Bülent Yılmaz ise; “Heybeliada Kütüphane Binasını Kaybettik!” başlıklı bir mektup kaleme aldı:
“Heybeliada Halk Kütüphanesi Türkiye için çok, belki de biricik önemli bir deneyimdi. Ada halkı 3-4 yıldır ne kadar çok uğraştı. Dernek kurdu, çalıştaylar, konferanslar yaptı. Stratejik planlar geliştirdi. Kitap kampanyaları başlattı. Şenlikler düzenledi. Ben de kişisel olarak onlara yardımcı olmaya çalıştım. Valilik, vali yardımcıları ile, Kültür Müdürleri ile görüştük. Her seferinde merak etmeyin yanıtını aldık. En son 2 ay öncesi garanti vermişti Vali Yardımcısı. Hiçbir sorun yok demişti. Ancak olmadı.
Türkiye’nin bu boyutta sivil toplum-halk kütüphanesi buluşmasını gerçekleştiren, halk kütüphanelerinin ufkunu açacak projesi belki de tek (ya da birkaç örnekten birisi) örneği yaşamadı. Yaşatamadık. Çok kötü oldu. Başaramadık. Sorumluyuz. Çok üzgünüm.
Burada, mesele tek bir kütüphane meselesi, Heybeliada meselesi değildi. Yeni bir yol, ufuktu. Anlayamadık; yazık oldu. Yine de sonuç değil süreç önemlidir diyor ve o güzel Ada halkına içten sevgi ve saygılarımı gönderiyorum. Bu çabaları tarihe geçecektir; bizim sorumsuzluklarımız da tabii!”

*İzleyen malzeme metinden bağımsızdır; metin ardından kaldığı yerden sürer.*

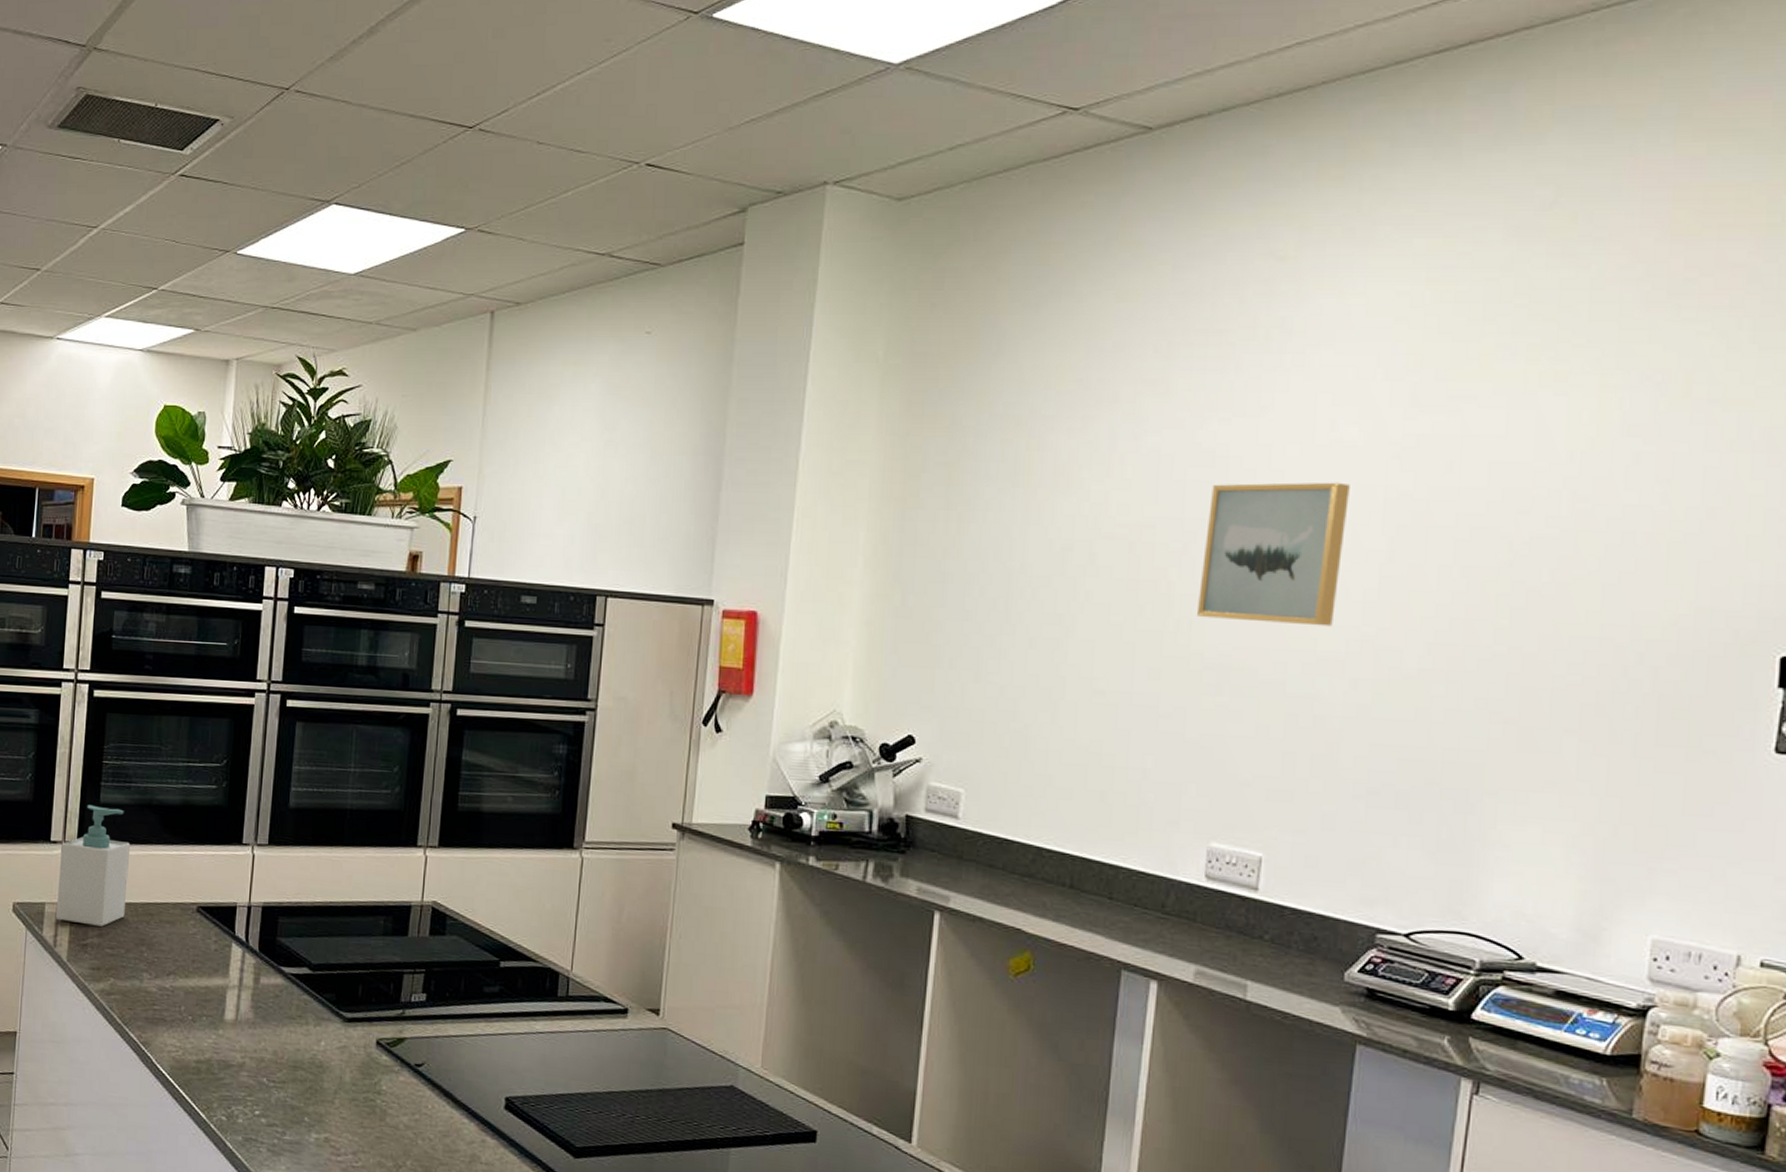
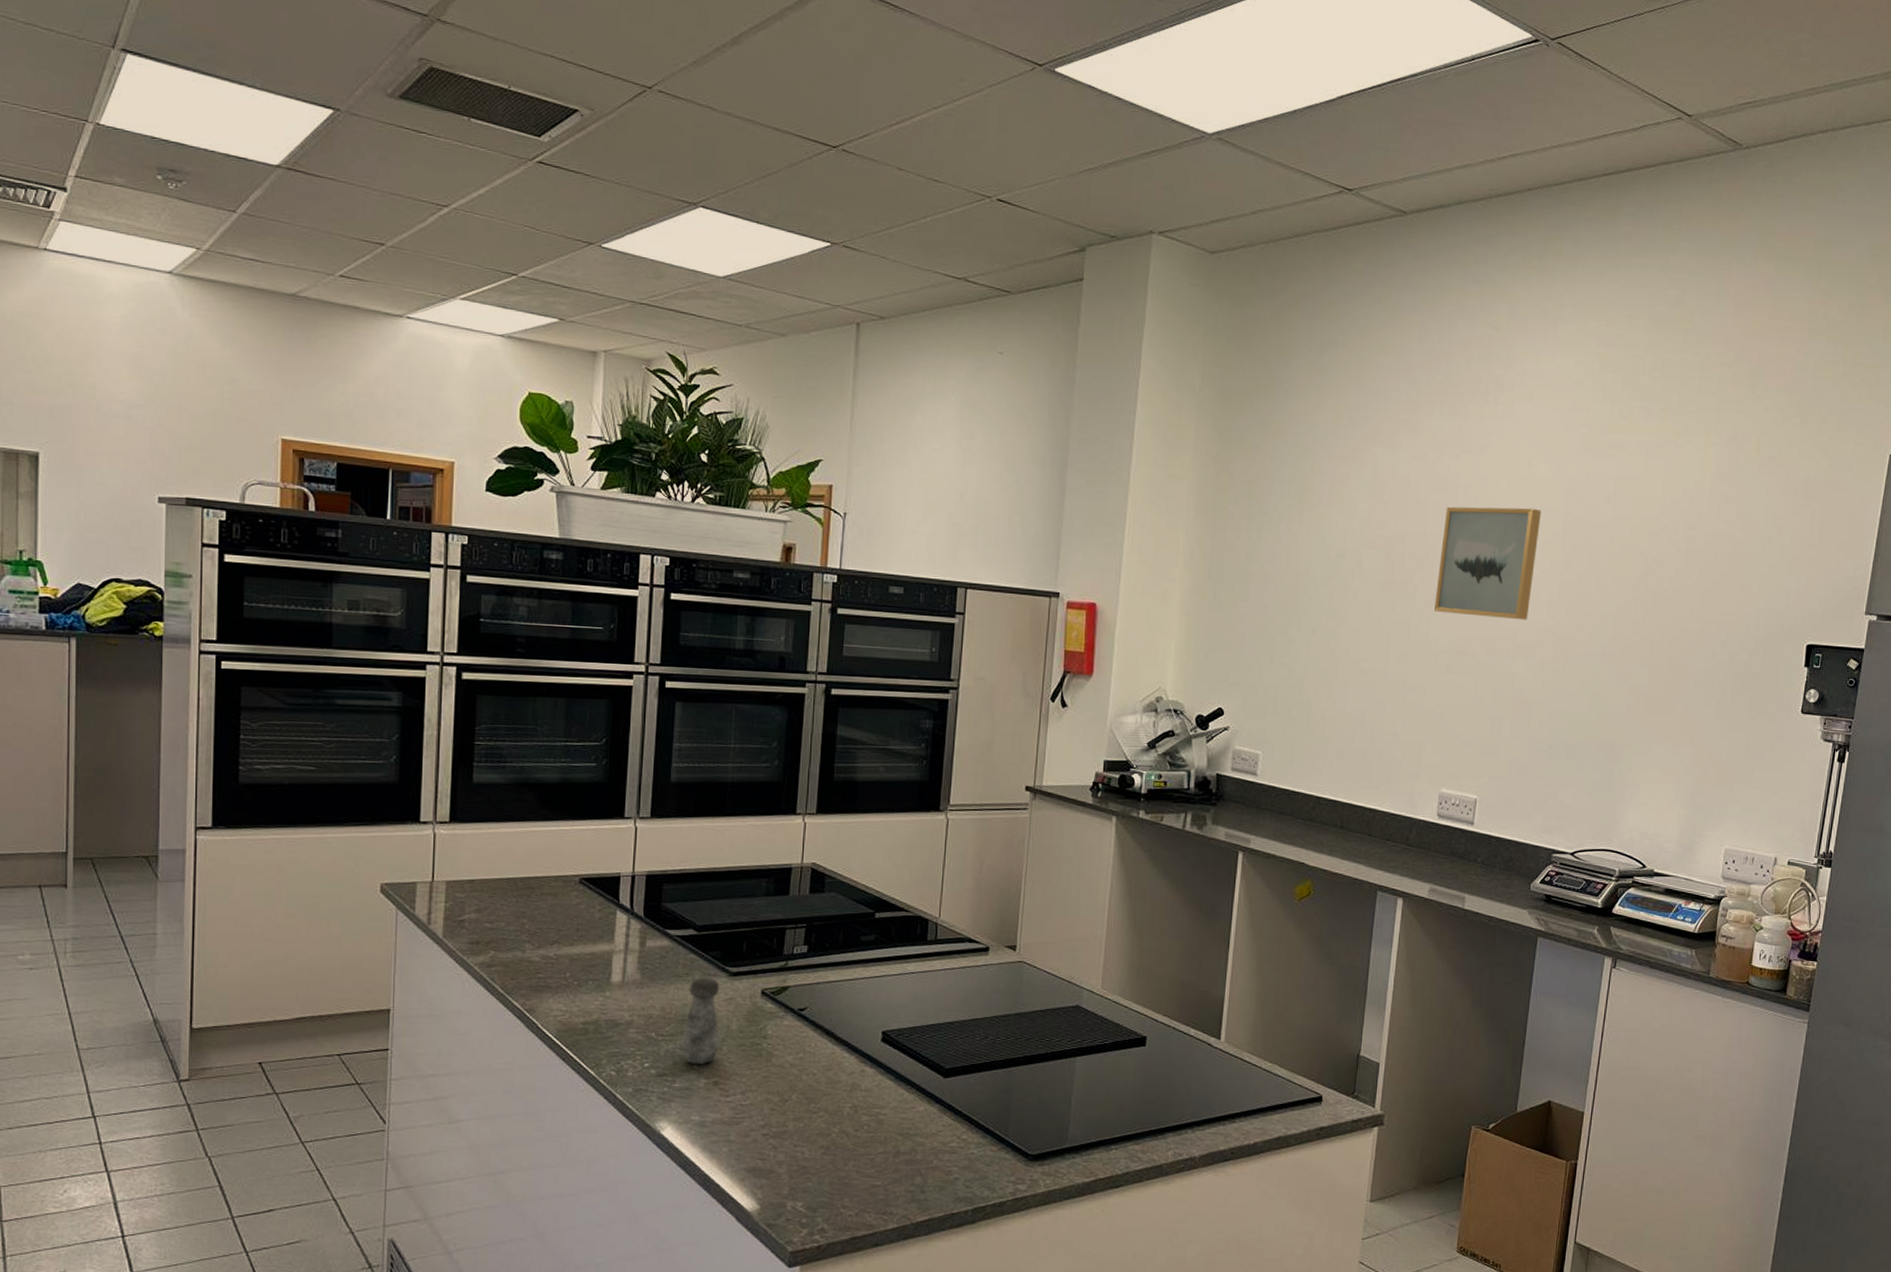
soap bottle: present [55,805,130,927] -> none [428,785,507,902]
salt shaker: none [290,1021,334,1118] -> present [679,978,721,1065]

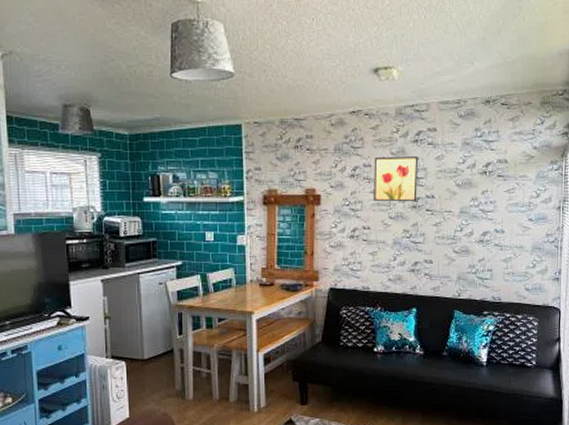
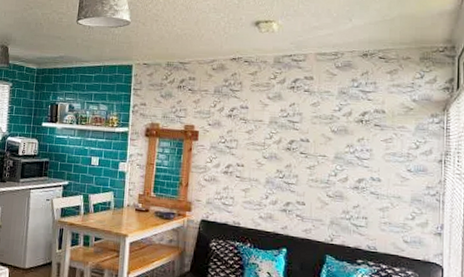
wall art: present [374,155,417,202] -> none [249,100,294,145]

Dernek üyeleri mücadeleyi bırakmış değil. Yapının kütüphane olması amacıyla başlatılan sürecin aynı şekilde devam etmesini sağlamaya çalışıyorlar. Bunun için yetkililerle görüşüyor, binanın mülkiyet hakkı kimde olursa olsun, buranın -başka bir yere dönüşmeden- kütüphane olarak faaliyet göstermesini istiyorlar.
“Günümüzün kütüphaneleri nasıl olmalı?” sorusuna verilen yanıtlardan ilki, kütüphanelerin yaşayan yerler olması gerektiği. Heybeliada’da, henüz ortada bir kütüphane yokken bu yaratıldı. Yaşam boyu öğrenme merkezinin temeli atıldı. Halkla, sivil toplum kuruluşlarıyla, kütüphanecilerle, yazarların ve her yaştan okurların buluşması sağlandı. Artık bu örnek girişime bir kütüphane gerekli. Bürokratik engeller aşılmalı ve tarihi yapı yeniden kütüphane olarak açılmalı.